**How to complete this task**
Put the listing into a numbered list, leaving out blank lines, from the line containing "List the series" through the line containing "At how many", with both of those lines included.

**Available records**
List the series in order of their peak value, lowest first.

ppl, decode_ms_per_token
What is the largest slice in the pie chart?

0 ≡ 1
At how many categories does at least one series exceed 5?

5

---

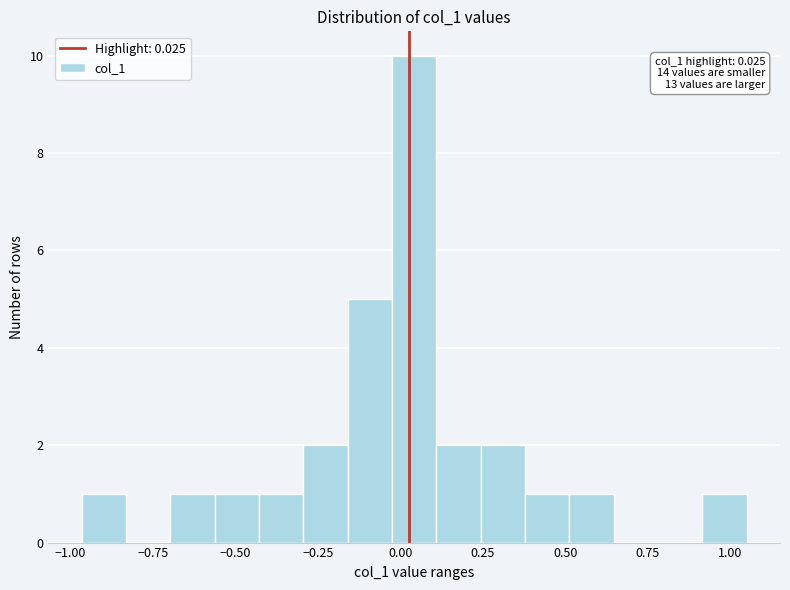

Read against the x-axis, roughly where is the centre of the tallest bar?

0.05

**Task response**
1. List the series in order of their peak value, lowest first.
2. ppl, decode_ms_per_token
3. What is the largest slice in the pie chart?
4. 0 ≡ 1
5. At how many categories does at least one series exceed 5?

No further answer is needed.